At that time, we had no revenue and no real proof of how we would start getting revenue. But we had faith in Nir, Roy, and the team, and we understood the market.
When we started to grow
The Moovit team made a number of contrarian decisions along the way. As Moovit did not have a clear monetisation model, the company turned off paid user acquisition, forcing themselves to find other ways to grow users organically. They drove web traffic to mobile, then to mobile app downloads. They developed partnerships for promotion of their service in collaboration with transit operators. They developed a crowd-sourced network of almost 700,000 editors around the world. They did meet-ups, mash-ups, everything they could to encourage contributions to the creation and validation of data sets that were starting to explode. As I am writing this, Moovit is collecting 6 billion data points about public transit journeys daily. They went to the Internet majors that did not possess public transit data and explained why it was important. They launched an app for the Apple Watch in 2015. They talked to the ride hailing and micro-mobility companies, explaining the benefit of integrating with Moovit as an option to connect the first and last mile.
In brief, they tirelessly went about creating awareness of the benefit of services that could be created on top of arcane, complicated, and hidden data! This was NOT obvious at the time. Today it is.

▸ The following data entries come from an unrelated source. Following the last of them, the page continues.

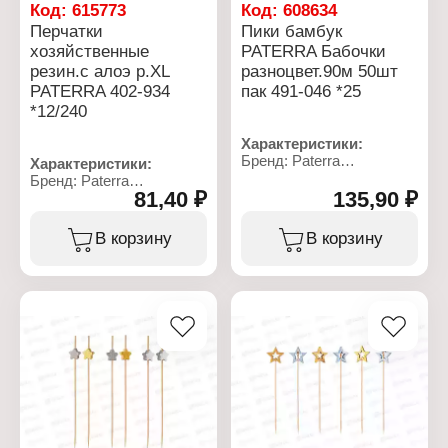
Код:
615773
Код:
608634
Перчатки
Пики бамбук
хозяйственные
PATERRA Бабочки
резин.с алоэ р.XL
разноцвет.90м 50шт
PATERRA 402-934
пак 491-046 *25
*12/240
Характеристики:
Бренд: Paterra
Характеристики:
Артикул: 491-046
Бренд: Paterra
Тип товара: Пики для
81,40 ₽
135,90 ₽
Артикул: 402-934
канапе
Тип товара: Перчатки
Вид: декоративные
Назначение:
В корзину
В корзину
Модель: "Бабочки
хозяйственные
разноцветные"
Модель: "SOFT TOUCH"
Длина: 9 см
Материал: латексные с
Количество: 50 шт
хлопковым напылением
Материал: бамбук,
Особенность: с
полистирол
экстрактом алоэ вера
Цвет: микс
Размер: XL
Упаковка: в пакете
Цвет: мятный
Упаковка: в пакете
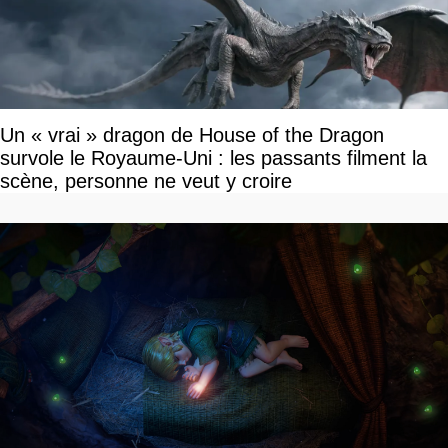
Un « vrai » dragon de House of the Dragon
survole le Royaume-Uni : les passants filment la
scène, personne ne veut y croire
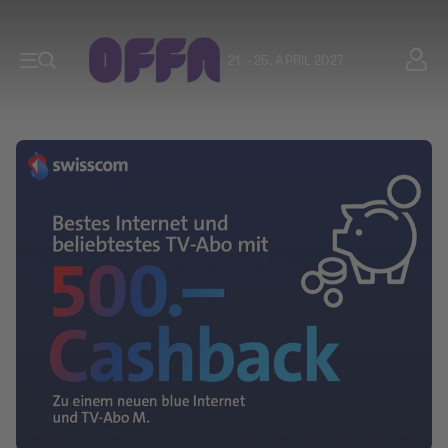
21. - 25. APRIL 2027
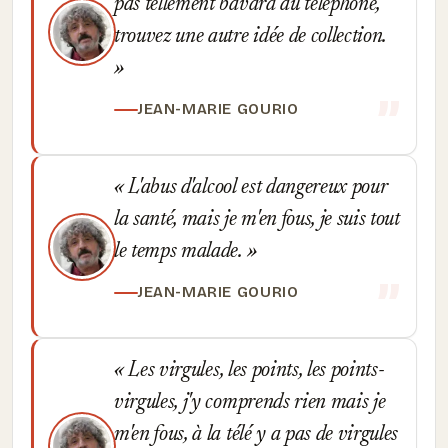
pas tellement bavard au téléphone,
trouvez une autre idée de collection.
JEAN-MARIE GOURIO
L'abus d'alcool est dangereux pour
la santé, mais je m'en fous, je suis tout
le temps malade.
JEAN-MARIE GOURIO
Les virgules, les points, les points-
virgules, j'y comprends rien mais je
m'en fous, à la télé y a pas de virgules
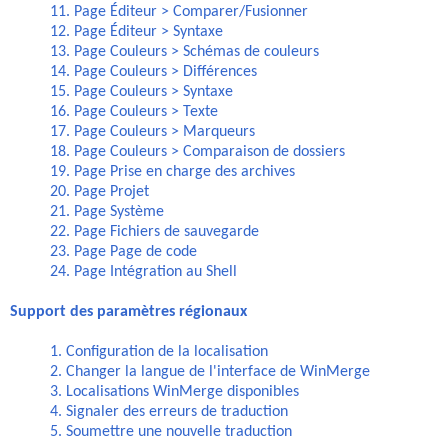
11. Page Éditeur > Comparer/Fusionner
12. Page Éditeur > Syntaxe
13. Page Couleurs > Schémas de couleurs
14. Page Couleurs > Différences
15. Page Couleurs > Syntaxe
16. Page Couleurs > Texte
17. Page Couleurs > Marqueurs
18. Page Couleurs > Comparaison de dossiers
19. Page Prise en charge des archives
20. Page Projet
21. Page Système
22. Page Fichiers de sauvegarde
23. Page Page de code
24. Page Intégration au Shell
Support des paramètres régionaux
1. Configuration de la localisation
2. Changer la langue de l'interface de WinMerge
3. Localisations WinMerge disponibles
4. Signaler des erreurs de traduction
5. Soumettre une nouvelle traduction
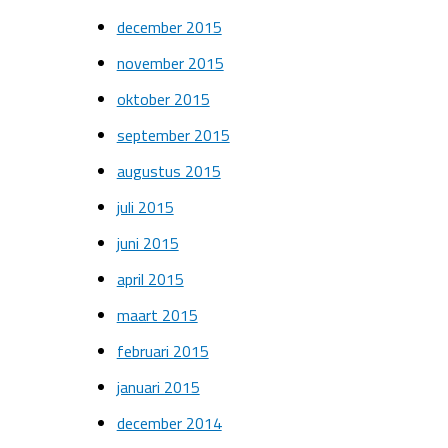
december 2015
november 2015
oktober 2015
september 2015
augustus 2015
juli 2015
juni 2015
april 2015
maart 2015
februari 2015
januari 2015
december 2014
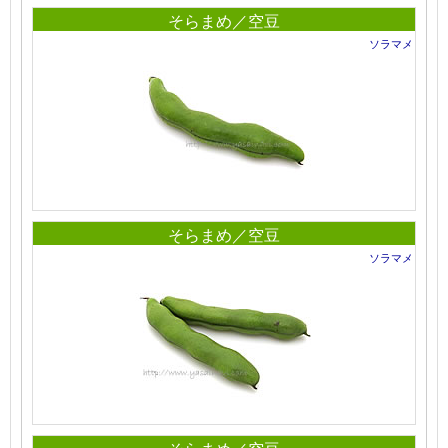
そらまめ／空豆
ソラマメ
そらまめ／空豆
ソラマメ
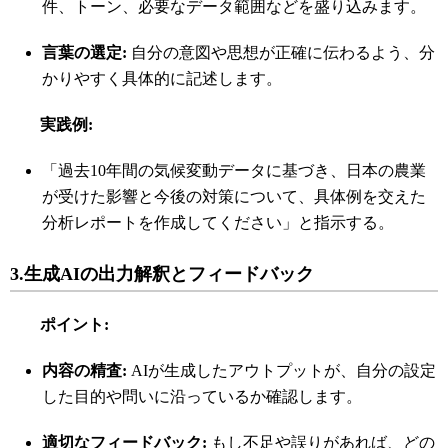
件、トーン、必要なデータ範囲などを盛り込みます。
言葉の選定
:
自分の意図や思想が正確に伝わるよう、分
かりやすく具体的に記述します。
実践例
:
「過去
10
年間の気候変動データに基づき、日本の農業
が受けた影響と今後の対策について、具体例を交えた
分析レポートを作成してください」と指示する。
3.
生成
AI
の出力解釈とフィードバック
ポイント
:
内容の精査
:
AIが生成したアウトプットが、自分の設定
した目的や問いに沿っているか確認します。
適切なフィードバック
:
もし不足や誤りがあれば、どの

More importantly, they turned on a business model and started collecting revenue. It wasn’t straightforward, and it wasn’t easy, but it happened through a very deliberate process of ICIC – Implement Correct, Implement Correct… They launched a product with advertising that they A-B tested across markets. However, they decided that usability, convenience, and rapidly showing information was much more important than weird, confusing pop-up banners inside your app. So, they abandoned this idea. They designed a referral scheme for ride-hailing services, rolled it out in a number of markets, then decided that the monetisation was not sufficiently scalable because the market was capped at $10s of millions globally. Remember, this is an ambitious team!
They spent six months looking at the Chinese market, even building and launching a small-scale service to educate themselves. After much work and numerous trips to China, they decided to postpone any large-scale launch, as no appropriate Chinese partner could be found. Evidently, IF you know AT SCALE what is going on across public transit systems in China, this is considered sensitive information and would require a local partnership.
Recounting these considerations after the fact sounds simple enough. However, many companies would have made the wrong choices along the way, sacrificing user experience, growth, or exit possibilities in the hunt for a business model.
Today, Moovit adds 1.3 million new users every day with zero marketing budget. They generate income from two major businesses: 1) a data model that sells access, through an API, to anonymised Moovit data (as an example, Microsoft is a large customer with Azure Maps) and 2) a software platform, MaaS, sold in a SaaS model to transport operators, planners, and transit authorities around the world. However, the company has not stopped with these models. They recently announced a deal with Cubic in the US to become their preferred partner, helping to enable transit planning, real-time information, and mobile ticketing and ticket pricing through the Moovit service across the metros where Cubic is active.
Today
Today, the one-billion-dollar acquisition of Moovit by Intel was announced. With “only” 800 million users in 3200 cities worldwide, I hope that you start to see that there is a much larger opportunity available if Intel lets Nir, Roy, and the team continue to execute.
So, with Greg Lemond's quote, from the bottom of my heart, I want to salute Nir, Roy, and all the Moovit-ers out there, and wish you the best of luck. Your journey has just begun in your new home. It will not be easier; you will just go faster!
I wish you all a great week, good health, and happy continued journey as you learn, grow, and lead.